Treatment of phakomatous choristoma
When a Zimmerman’s tumor is present, doctors use imaging to determine the boundaries of the lesion, and then it is surgically removed. Histology and immunochemistry can then be performed to confirm the diagnosis. Because this is such a rare tumor, with approximately 20 cases reported in the literature according to Benshek and Leatherbarrow in their 2005 comment to the British Journal of Ophthalmology, there is no established guideline for the diagnosis or treatment of the lesion. However, a phakomatous choristoma generally appears as a firm or rubbery subcutaneous mass in the lower eyelid. However, a few cases of the lesion occurring in the eye socket or obstructing the lacrimal-nasal duct have been reported.
The lesion is generally not associated with complications after removal as long as the surgery is conservative and avoids damage to the lacrimal ducts. Benshak and Leatherbarrow were the first to report other eye conditions in the presence of a phakomatous choristoma.

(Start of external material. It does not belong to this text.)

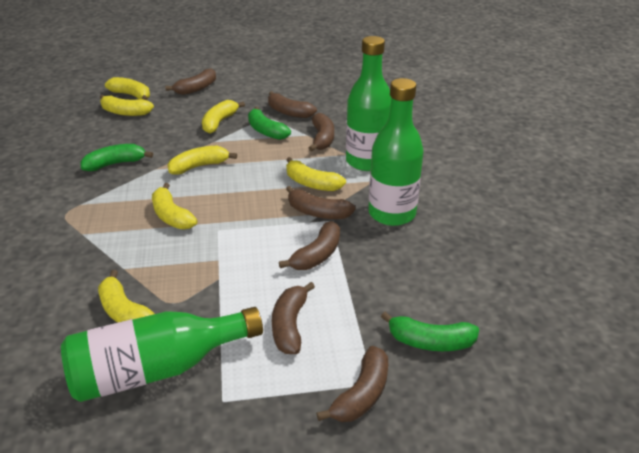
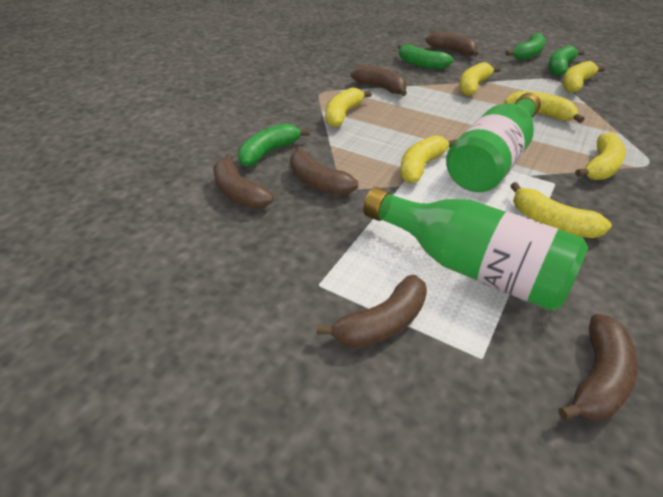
brown banana: 7 -> 6
green banana: 3 -> 4
green bottle: 3 -> 2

They suspect that the etiology of the lesion, that is, at what point in development and why exactly it formed, determines whether additional cases will present with similar problems.
Prognosis of Zimmerman’s tumor
This rare lesion is not well studied because of its infrequent occurrence, but the cases reported to date have had good prognoses and outcomes. The lesion is surgically removed mainly for diagnostic purposes, and very few associated complications have been reported. Because the mass is caused by inappropriate migration and proliferation of lens cells during development, the tumor cannot be prevented, but it is easily treated once its appearance is recognized.